# [What you are asked to do]
Repeat every line of the data exactly; the pictures stay out.

# [Material supplied]
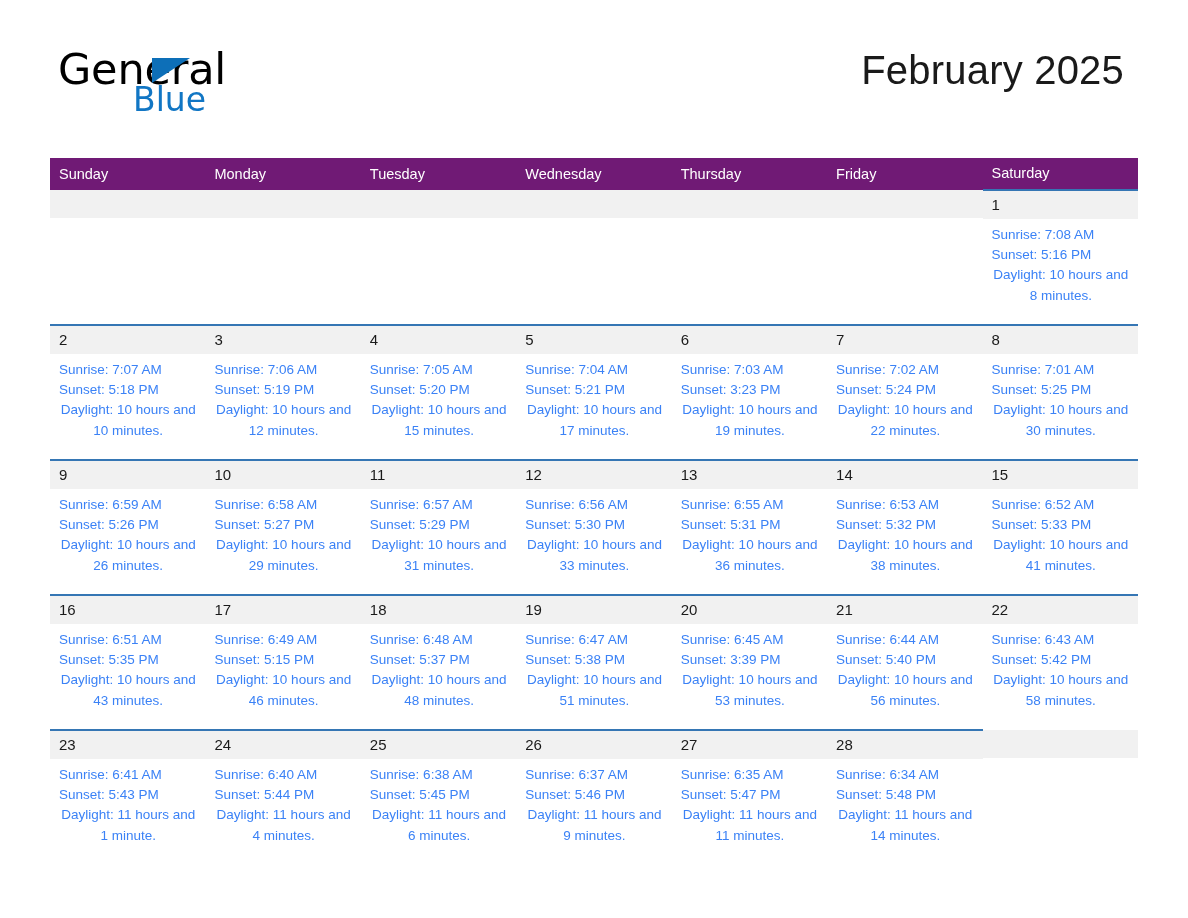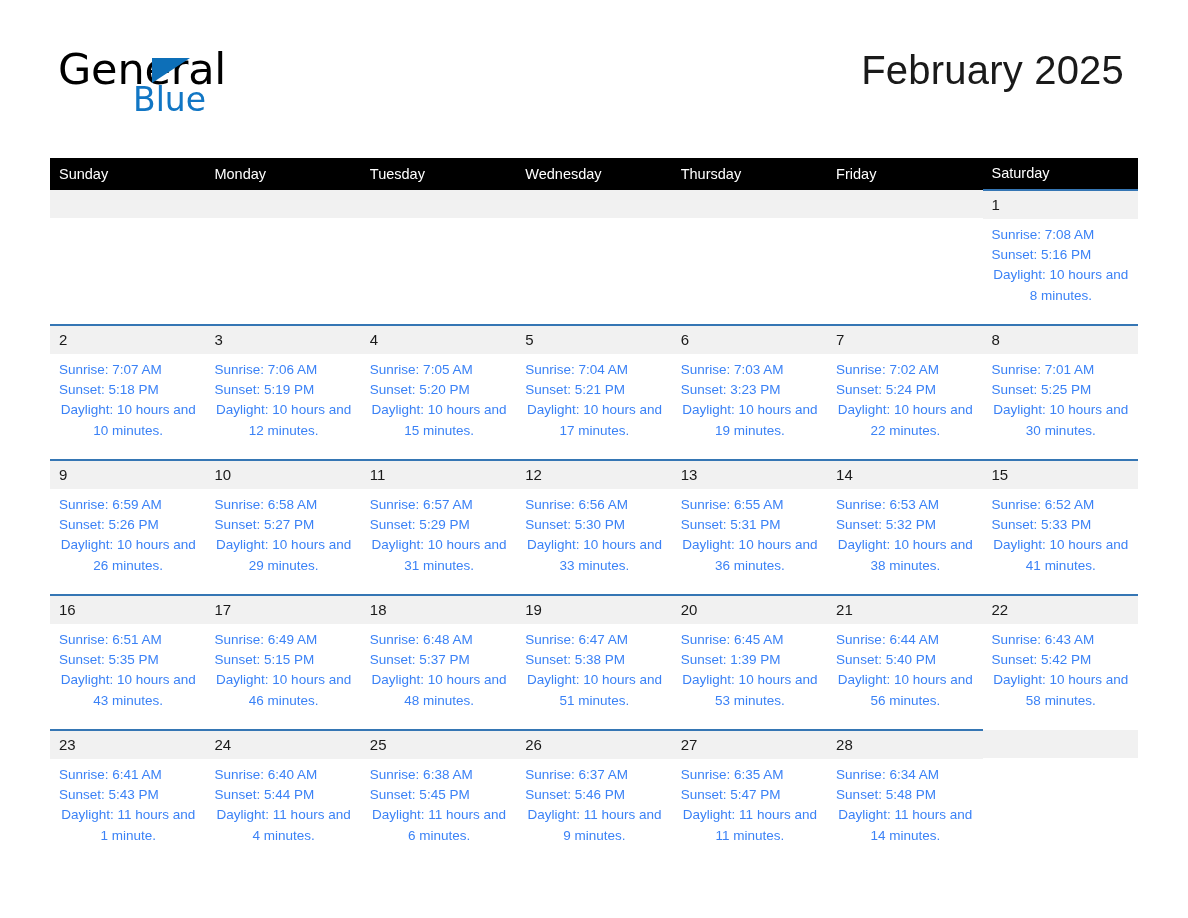--- a/index.html
+++ b/index.html
@@ -96,21 +96,21 @@
     position: absolute;
     left: 50px;
     top: 158px;
     width: 1088px;
     border-collapse: collapse;
     table-layout: fixed;
   }
   .calendar col { width: 155.43px; }
 
   thead th {
-    background: #000000;
+    background: #701a75;
     color: #ffffff;
     font-size: 14.5px;
     font-weight: 400;
     text-align: left;
     padding: 7px 0 8px 9px;
     height: 16px;
     font-family: "Liberation Sans", sans-serif;
   }
 
   
@@ -365,21 +365,21 @@
             <div class="info">
               <div>Sunrise: 6:47 AM</div>
               <div>Sunset: 5:38 PM</div>
               <div class="daylight">Daylight: 10 hours and 51 minutes.</div>
             </div>
           </td>
           <td class="filled">
             <div class="daynum">20</div>
             <div class="info">
               <div>Sunrise: 6:45 AM</div>
-              <div>Sunset: 1:39 PM</div>
+              <div>Sunset: 3:39 PM</div>
               <div class="daylight">Daylight: 10 hours and 53 minutes.</div>
             </div>
           </td>
           <td class="filled">
             <div class="daynum">21</div>
             <div class="info">
               <div>Sunrise: 6:44 AM</div>
               <div>Sunset: 5:40 PM</div>
               <div class="daylight">Daylight: 10 hours and 56 minutes.</div>
             </div>

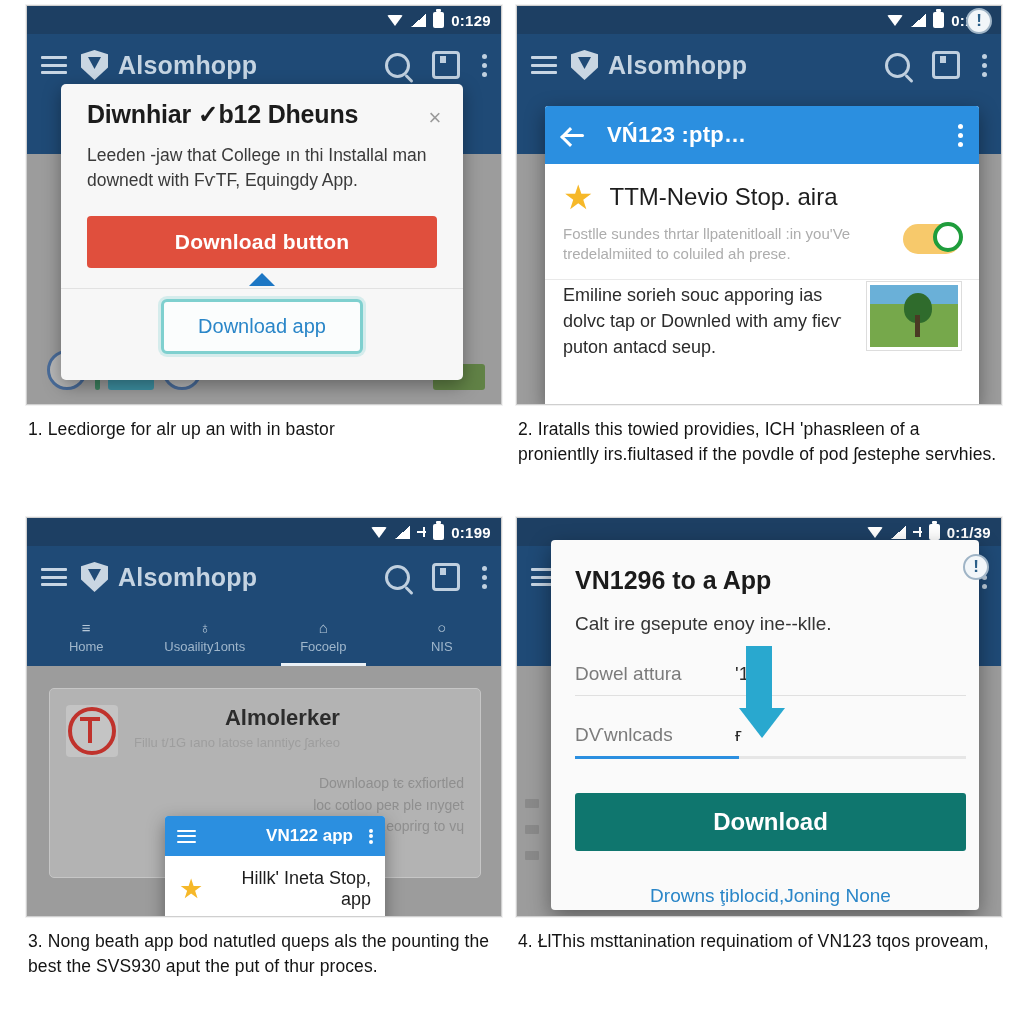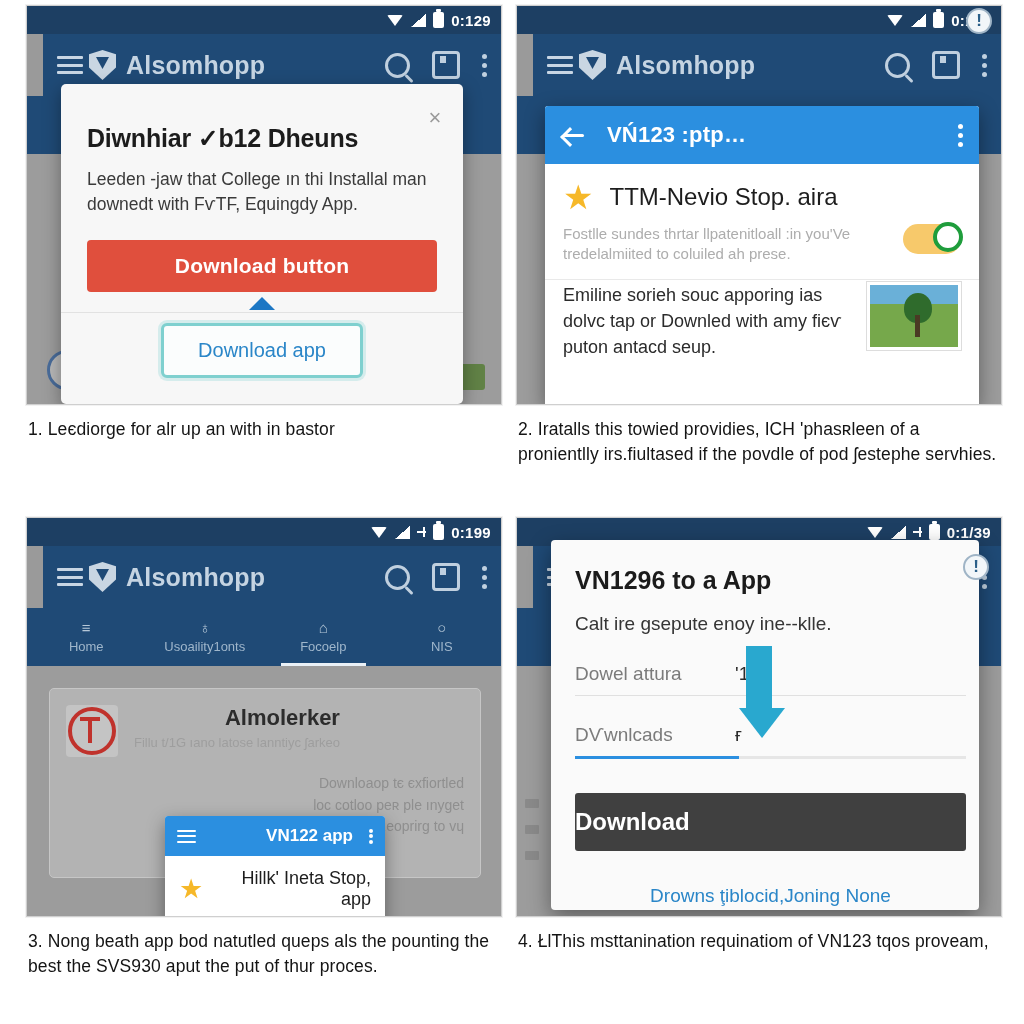--- a/index.html
+++ b/index.html
@@ -41,22 +41,22 @@
     border-top:11px solid #ffffff;border-radius:2px;}
   .ic-sig{width:15px;height:13px;background:
      linear-gradient(to top left, #ffffff 50%, transparent 50.5%);}
   .ic-batt{width:11px;height:16px;background:#ffffff;border-radius:2px;position:relative;}
   .ic-batt:before{content:"";position:absolute;left:3px;top:-3px;width:5px;height:3px;background:#fff;border-radius:1px;}
   .ic-plug{width:9px;height:10px;position:relative;}
   .ic-plug:before{content:"";position:absolute;left:0;top:4px;width:9px;height:2px;background:#fff;}
   .ic-plug:after{content:"";position:absolute;left:6px;top:0;width:2px;height:10px;background:#fff;}
 
   .appbar{
-    position:absolute;left:16px;top:28px;right:0;height:62px;background:#1f4a76;
-    display:flex;align-items:center;padding:0 14px;box-sizing:border-box;gap:6px;
+    position:absolute;left:0;top:28px;right:0;height:62px;background:#1f4a76;
+    display:flex;align-items:center;padding:0 14px;box-sizing:border-box;gap:14px;
   }
   .hamb{width:26px;height:18px;display:flex;flex-direction:column;justify-content:space-between;flex:0 0 auto;}
   .hamb i{display:block;height:3px;background:#c8d6e4;border-radius:1px;}
   .brandwrap{display:flex;align-items:center;gap:10px;flex:1 1 auto;min-width:0;}
   .brandmark{
     width:27px;height:30px;background:#c9d6e2;flex:0 0 auto;
     clip-path:polygon(50% 0,100% 14%,100% 58%,50% 100%,0 58%,0 14%);
     position:relative;
   }
   .brandmark:after{
@@ -82,21 +82,21 @@
   .tglyph{color:#b6c8d8;font-size:15px;line-height:1;}
 
   .body-bg{position:absolute;left:0;top:148px;right:0;bottom:0;background:#9c9c9c;text-align:right;}
 
   
   .dlg1{
     position:absolute;left:34px;right:38px;top:78px;
     background:#f7f7f7;border-radius:5px;box-shadow:0 6px 18px rgba(0,0,0,.35);
     overflow:hidden;
   }
-  .dlg1 .d-title{font-size:25px;font-weight:bold;color:#1c1c1c;padding:40px 52px 0 26px;letter-spacing:-.2px;}
+  .dlg1 .d-title{font-size:25px;font-weight:bold;color:#1c1c1c;padding:16px 52px 0 26px;letter-spacing:-.2px;}
   .dlg1 .d-close{position:absolute;right:18px;top:25px;width:20px;height:20px;color:#9a9a9a;font-size:22px;line-height:18px;text-align:center;}
   .dlg1 .d-body{font-size:17.5px;line-height:1.45;color:#3a3a3a;padding:14px 26px 0 26px;}
   .btn-red{
     margin:22px 26px 0 26px;background:#e04f3d;color:#fff;text-align:center;
     font-size:21px;font-weight:bold;padding:14px 0;border-radius:4px;letter-spacing:.2px;
   }
   .caret-up{
     width:0;height:0;margin:5px auto 0 auto;
     border-left:13px solid transparent;border-right:13px solid transparent;
     border-bottom:13px solid #1d77c4;
@@ -185,21 +185,21 @@
   }
   .d4-title{font-size:25px;font-weight:bold;color:#1b1b1b;}
   .d4-sub{font-size:19px;color:#353535;margin-top:18px;}
   .field{display:flex;align-items:center;margin-top:28px;border-bottom:1px solid #e0e0e0;padding-bottom:10px;}
   .field .flabel{width:160px;color:#7b7b7b;font-size:19px;flex:0 0 auto;}
   .field .fval{color:#2c2c2c;font-size:19px;}
   .field.active{border-bottom:none;}
   .underline{height:3px;background:#e6e6e6;margin-top:0;position:relative;}
   .underline:after{content:"";position:absolute;left:0;top:0;height:3px;width:42%;background:#2b8fe0;}
   .btn-blue{
-    margin-top:34px;background:#404040;color:#fff;
+    margin-top:34px;background:#0f766e;color:#fff;text-align:center;
     font-size:24px;font-weight:bold;padding:15px 0;border-radius:3px;
   }
   .link-blue{margin-top:34px;text-align:center;color:#2a86c8;font-size:19px;}
   .bigarrow{
     position:absolute;left:50%;top:128px;transform:translateX(-50%);z-index:6;
     width:40px;
   }
   .bigarrow .stem{width:26px;height:62px;background:#29a8cf;margin:0 auto;}
   .bigarrow .tip{width:0;height:0;margin:0 auto;
     border-left:23px solid transparent;border-right:23px solid transparent;border-top:30px solid #29a8cf;}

# [Task output]
--- a/index.html
+++ b/index.html
@@ -96,21 +96,21 @@
     position: absolute;
     left: 50px;
     top: 158px;
     width: 1088px;
     border-collapse: collapse;
     table-layout: fixed;
   }
   .calendar col { width: 155.43px; }
 
   thead th {
-    background: #000000;
+    background: #701a75;
     color: #ffffff;
     font-size: 14.5px;
     font-weight: 400;
     text-align: left;
     padding: 7px 0 8px 9px;
     height: 16px;
     font-family: "Liberation Sans", sans-serif;
   }
 
   
@@ -365,21 +365,21 @@
             <div class="info">
               <div>Sunrise: 6:47 AM</div>
               <div>Sunset: 5:38 PM</div>
               <div class="daylight">Daylight: 10 hours and 51 minutes.</div>
             </div>
           </td>
           <td class="filled">
             <div class="daynum">20</div>
             <div class="info">
               <div>Sunrise: 6:45 AM</div>
-              <div>Sunset: 1:39 PM</div>
+              <div>Sunset: 3:39 PM</div>
               <div class="daylight">Daylight: 10 hours and 53 minutes.</div>
             </div>
           </td>
           <td class="filled">
             <div class="daynum">21</div>
             <div class="info">
               <div>Sunrise: 6:44 AM</div>
               <div>Sunset: 5:40 PM</div>
               <div class="daylight">Daylight: 10 hours and 56 minutes.</div>
             </div>

--- a/index.html
+++ b/index.html
@@ -41,22 +41,22 @@
     border-top:11px solid #ffffff;border-radius:2px;}
   .ic-sig{width:15px;height:13px;background:
      linear-gradient(to top left, #ffffff 50%, transparent 50.5%);}
   .ic-batt{width:11px;height:16px;background:#ffffff;border-radius:2px;position:relative;}
   .ic-batt:before{content:"";position:absolute;left:3px;top:-3px;width:5px;height:3px;background:#fff;border-radius:1px;}
   .ic-plug{width:9px;height:10px;position:relative;}
   .ic-plug:before{content:"";position:absolute;left:0;top:4px;width:9px;height:2px;background:#fff;}
   .ic-plug:after{content:"";position:absolute;left:6px;top:0;width:2px;height:10px;background:#fff;}
 
   .appbar{
-    position:absolute;left:16px;top:28px;right:0;height:62px;background:#1f4a76;
-    display:flex;align-items:center;padding:0 14px;box-sizing:border-box;gap:6px;
+    position:absolute;left:0;top:28px;right:0;height:62px;background:#1f4a76;
+    display:flex;align-items:center;padding:0 14px;box-sizing:border-box;gap:14px;
   }
   .hamb{width:26px;height:18px;display:flex;flex-direction:column;justify-content:space-between;flex:0 0 auto;}
   .hamb i{display:block;height:3px;background:#c8d6e4;border-radius:1px;}
   .brandwrap{display:flex;align-items:center;gap:10px;flex:1 1 auto;min-width:0;}
   .brandmark{
     width:27px;height:30px;background:#c9d6e2;flex:0 0 auto;
     clip-path:polygon(50% 0,100% 14%,100% 58%,50% 100%,0 58%,0 14%);
     position:relative;
   }
   .brandmark:after{
@@ -82,21 +82,21 @@
   .tglyph{color:#b6c8d8;font-size:15px;line-height:1;}
 
   .body-bg{position:absolute;left:0;top:148px;right:0;bottom:0;background:#9c9c9c;text-align:right;}
 
   
   .dlg1{
     position:absolute;left:34px;right:38px;top:78px;
     background:#f7f7f7;border-radius:5px;box-shadow:0 6px 18px rgba(0,0,0,.35);
     overflow:hidden;
   }
-  .dlg1 .d-title{font-size:25px;font-weight:bold;color:#1c1c1c;padding:40px 52px 0 26px;letter-spacing:-.2px;}
+  .dlg1 .d-title{font-size:25px;font-weight:bold;color:#1c1c1c;padding:16px 52px 0 26px;letter-spacing:-.2px;}
   .dlg1 .d-close{position:absolute;right:18px;top:25px;width:20px;height:20px;color:#9a9a9a;font-size:22px;line-height:18px;text-align:center;}
   .dlg1 .d-body{font-size:17.5px;line-height:1.45;color:#3a3a3a;padding:14px 26px 0 26px;}
   .btn-red{
     margin:22px 26px 0 26px;background:#e04f3d;color:#fff;text-align:center;
     font-size:21px;font-weight:bold;padding:14px 0;border-radius:4px;letter-spacing:.2px;
   }
   .caret-up{
     width:0;height:0;margin:5px auto 0 auto;
     border-left:13px solid transparent;border-right:13px solid transparent;
     border-bottom:13px solid #1d77c4;
@@ -185,21 +185,21 @@
   }
   .d4-title{font-size:25px;font-weight:bold;color:#1b1b1b;}
   .d4-sub{font-size:19px;color:#353535;margin-top:18px;}
   .field{display:flex;align-items:center;margin-top:28px;border-bottom:1px solid #e0e0e0;padding-bottom:10px;}
   .field .flabel{width:160px;color:#7b7b7b;font-size:19px;flex:0 0 auto;}
   .field .fval{color:#2c2c2c;font-size:19px;}
   .field.active{border-bottom:none;}
   .underline{height:3px;background:#e6e6e6;margin-top:0;position:relative;}
   .underline:after{content:"";position:absolute;left:0;top:0;height:3px;width:42%;background:#2b8fe0;}
   .btn-blue{
-    margin-top:34px;background:#404040;color:#fff;
+    margin-top:34px;background:#0f766e;color:#fff;text-align:center;
     font-size:24px;font-weight:bold;padding:15px 0;border-radius:3px;
   }
   .link-blue{margin-top:34px;text-align:center;color:#2a86c8;font-size:19px;}
   .bigarrow{
     position:absolute;left:50%;top:128px;transform:translateX(-50%);z-index:6;
     width:40px;
   }
   .bigarrow .stem{width:26px;height:62px;background:#29a8cf;margin:0 auto;}
   .bigarrow .tip{width:0;height:0;margin:0 auto;
     border-left:23px solid transparent;border-right:23px solid transparent;border-top:30px solid #29a8cf;}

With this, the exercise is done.